吉井勇作詞・中山晋平作曲・松井須磨子の『ゴンドラの唄』に同表現が見えるが、これが初出であるかは不明。黒沢明監督『生きる』の劇中で使われたらしい。

いのち短し 恋せよ少女
朱き唇 褪せぬ間に
熱き血潮の 冷えぬ間に
明日の月日は ないものを

いのち短し 恋せよ少女
いざ手をとりて 彼の舟に
いざ燃ゆる頬を 君が頬に
ここには誰れも 来ぬものを

いのち短し 恋せよ少女
波に漂う 舟の様に
君が柔手を 我が肩に
ここには人目も 無いものを

いのち短し 恋せよ少女
黒髪の色 褪せぬ間に
心のほのお 消えぬ間に
今日はふたたび 来ぬものを

吉井勇作詞『ゴンドラの唄』

「熱き血潮」は与謝野晶子の引用なので、「命短し恋せよ乙女」も引用なのかと思うけれど、引用文を四度も反復するのは考えにくいなあとも思う。

(カテゴリ[日常]の文書の一覧表示) 過去三大痛かったこと

1. 母が昔祖父に「子育て失敗したね」言われたということを母の口から聞いたこと。祖父も母も現状の私を悪く思っていない。のがまた痛い。

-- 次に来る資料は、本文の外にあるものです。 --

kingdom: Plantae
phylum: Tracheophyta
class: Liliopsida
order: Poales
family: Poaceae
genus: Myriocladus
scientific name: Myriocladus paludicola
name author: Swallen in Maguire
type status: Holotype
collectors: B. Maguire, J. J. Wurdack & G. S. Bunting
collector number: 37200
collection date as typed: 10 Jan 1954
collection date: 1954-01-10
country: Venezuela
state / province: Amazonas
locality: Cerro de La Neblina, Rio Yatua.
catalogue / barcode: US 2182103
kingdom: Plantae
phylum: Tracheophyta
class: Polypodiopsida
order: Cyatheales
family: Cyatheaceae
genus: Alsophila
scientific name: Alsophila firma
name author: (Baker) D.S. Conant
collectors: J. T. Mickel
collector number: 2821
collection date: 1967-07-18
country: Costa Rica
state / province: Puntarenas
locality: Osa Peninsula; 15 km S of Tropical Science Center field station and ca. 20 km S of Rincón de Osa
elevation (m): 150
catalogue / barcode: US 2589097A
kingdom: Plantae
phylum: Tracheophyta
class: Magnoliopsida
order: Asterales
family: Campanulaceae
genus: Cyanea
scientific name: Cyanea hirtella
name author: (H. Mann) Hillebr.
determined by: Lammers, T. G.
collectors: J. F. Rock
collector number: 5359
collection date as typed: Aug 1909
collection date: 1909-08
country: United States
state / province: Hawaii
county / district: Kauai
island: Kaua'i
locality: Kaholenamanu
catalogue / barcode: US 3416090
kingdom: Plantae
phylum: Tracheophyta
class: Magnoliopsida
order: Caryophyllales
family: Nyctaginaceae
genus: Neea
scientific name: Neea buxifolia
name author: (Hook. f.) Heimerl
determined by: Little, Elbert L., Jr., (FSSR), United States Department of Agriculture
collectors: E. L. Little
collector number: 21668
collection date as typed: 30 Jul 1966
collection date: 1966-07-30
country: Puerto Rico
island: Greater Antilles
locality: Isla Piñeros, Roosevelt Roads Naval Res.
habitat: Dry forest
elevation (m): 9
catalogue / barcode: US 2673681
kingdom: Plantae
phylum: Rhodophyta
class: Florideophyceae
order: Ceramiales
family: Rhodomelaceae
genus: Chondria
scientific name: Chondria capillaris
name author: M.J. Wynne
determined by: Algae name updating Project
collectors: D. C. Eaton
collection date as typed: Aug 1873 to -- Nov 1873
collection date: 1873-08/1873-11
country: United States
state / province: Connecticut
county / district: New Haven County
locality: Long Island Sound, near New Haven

2. 惚れた女性が別の男に告白された際、「また好きにさせてしまった」と申し訳なさそうに言ったということを彼女の友人から聞いたこと。彼女は私を信用しきっている。のがまた痛い。

3. 平日の夜遅くに女友達に電話をしたら男の声で「どちらさん?」。声の主は中学校のときの先生だった。痛すぎ。

期せずして耳に入る過去の真実や「舞台裏」というのはどうしようもない。

(カテゴリ[日常]の文書の一覧表示) 夜@19-21

辺り一面冷たい闇で、この闇をわずかに照らすのは月光、水面の薄氷(ミナモ-ノ-ウスゴオリ)をそろりそろり歩く。

氷が割れる、水が全身を刺す、容赦はない。

感覚がなくなってきた。

これこそ私が望んだ世界、

これこそ私が望んだ世界。

(カテゴリ[日常]の文書の一覧表示) 限界と努力と追究と諦め

限界を見ないうちに自分の可能性を勝手に閉ざしてしまうのは愚かしいけれど、悲しいかな、一つの道を究めるということは他の道を諦めるということになるのであり。

(カテゴリ[日常]の文書の一覧表示) 音楽市場

「カラオケで歌うために歌詞を覚えようとしている人だけで成り立っている市場を『音楽市場』と呼んでもいいのか」とどこかのサイトの日記に書いてあった。